Sounds like the same thing that happened to mine about 2 years ago. The top hinge tore away from the body. I did the same thing as what your saying. I went to the dealer body shop and they charged me about $350 to weld it up. I did not need to get a new hinge though. I would say try a local welding shop or better yet a friend with a welder. Beer and Pizza usually go along way with friends.

Tim D
 
Yeah. My uncle said he would weld it for me but we do not know what we really need to do it correctly. Do we actually need to take off the fender and put a new backing plate on there??
 
I just went through this on a 92 that I am almost finished working on. I had to cut out the sheet metal and weld a plate in to weld the hinge to. I guess I was lucky as I was replacing the front left fender anyway and had already removed it. I don't see how you could get to it to work/weld on it w/o removing the fender. Beware, the torx/bolts on the bottom of the fender just behind the wheel are a little difficult......at least on mine they were. There are also 2 bolts you have to reach with the door open...one at the top and one about 2/3's of the way down.

Good Luck!
 
You really do need to remove the fender to do it right. That isn't such a big deal, though. And it helps a lot to remove the whole door so that you can work with the hinge alone. Again, not terribly hard to do, especially with the fender off (you can get at the torx bolts on the hinges more easily)

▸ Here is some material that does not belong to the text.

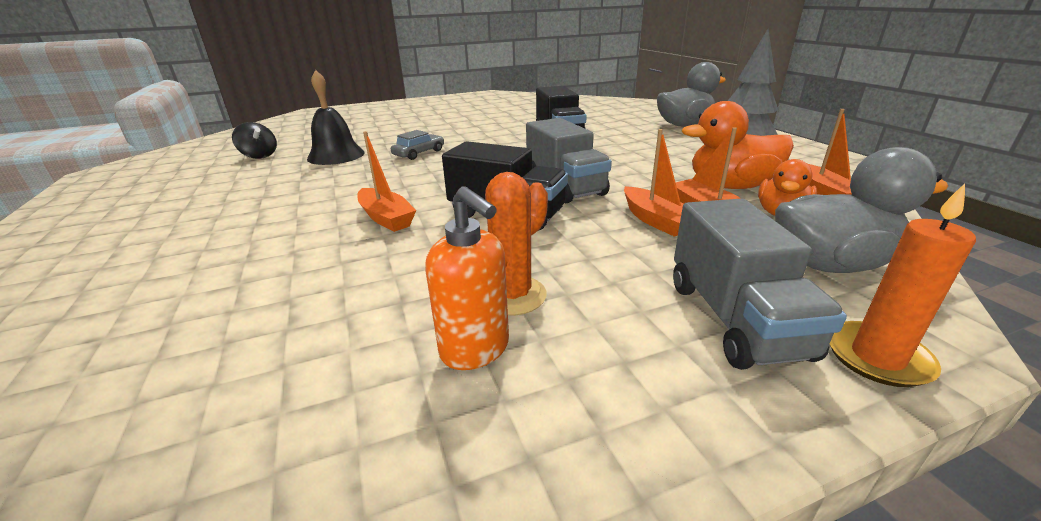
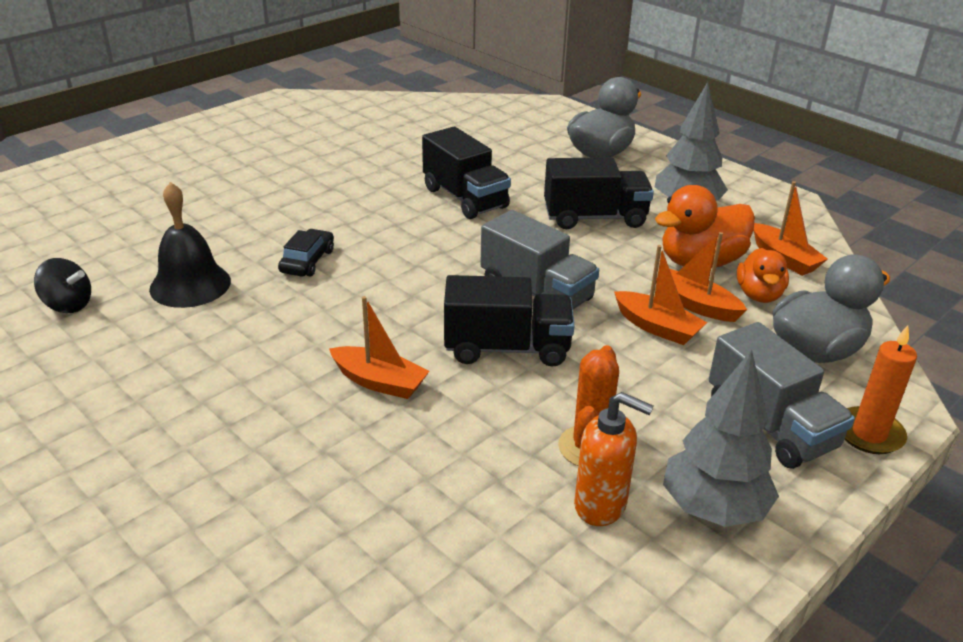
camera: 25 degrees left, 5 degrees up
grey car [391,130,444,160] -> black car [278,229,334,277]
none -> black truck [544,157,654,229]
none -> grey tree [663,350,779,527]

I was able to get the hinge well reattached on my stepson's 2-door without adding a backing plate, but did have to make sure that I welded through the outer layer of sheet metal to the layer behind. Take your time and make sure the hinge is well placed, and you'll find the door hangs well. I also found a piece of approximately steel rod to fit in the gap of the aft edge of the hinge (where no weld currently exists) ,and welded that in to form a big fillet.

If you have a two door and wish to minimize further problems, while you're at it take off the door check, and have your welder friend weld shut the hole in its end (where the little pin goes through). Then drill a new hole about 1/8 inich further in, and grind the end to make it neat. The door will now not strain the hinge every time it is opened. As it is now designed, the door and the check will flex enough to allow the hinge to reach its own built-in limit stop, and that's when it tries to lever itself out of the body.

Of course this will not help prevent the next stage of 2-door failure - that of the door itself!